Main article: Jamestown, Virginia

[edit] History

The Third Supply Mission from England to Jamestown consisted of five to six hundred people, in a fleet of eight ships, with Admiral Sir George Somers, Samuel Jordan and Sir Thomas Gates. All of these were on the new flagship of the Virginia Company, the Sea Venture.

The ships ran into a massive 3 day storm believed to have been a hurricane. The Sea Venture became separated. Taking on water through her new caulking, she was deliberately run aground on Bermuda. Admiral Somers and his officers managed to land everyone safely from the wreck. The rest of the fleet continued on to Jamestown, not knowing of the fate of the Sea Venture.

Over a period of 9 months, the survivors built two new ships -- Patience and Deliverance -- using Bermuda cedar and hardware salvaged from the Sea Venture. Their struggle to survive may have been the inspiration for Shakespeare's play, The Tempest.

Without the leadership, and most of the supplies, all of which had been aboard the Sea Venture, the rest of the group which arrived at Jamestown on the other ships and those already there were ill-prepared to survive, resulting in the "starving time of 1609-1610 when over 80% of the colonists perished.

The fate of Jamestown and the surrounding colony only turned when the officers showed up less than a year later in their replacement vessels, and were resupplied by yet another supply mission from England headed by Lord Delaware.

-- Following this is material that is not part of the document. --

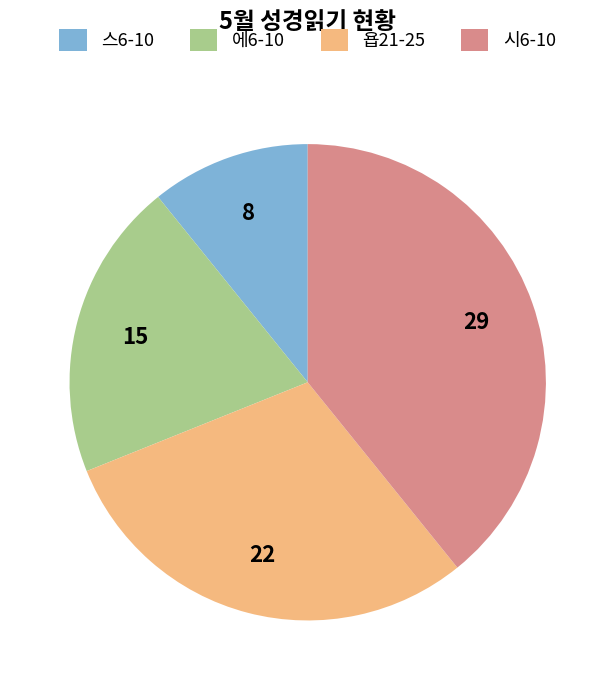

What is the smallest slice in the pie chart?

스6-10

John Rolfe was one of the surviving colonists who had been shipwrecked with the Sea Venture. Despite the death of his wife and young son in Bermuda, he went on to Virginia, and in 1611, successfully cultivated new strains of tobacco, providing a critical cash crop for the colonists to grow and export beginning in 1612. Rolfe later married Pocahontas, a Native American leader's daughter. Through their son, Thomas Rolfe, many of the First Families of Virginia trace both English and Native American heritage roots.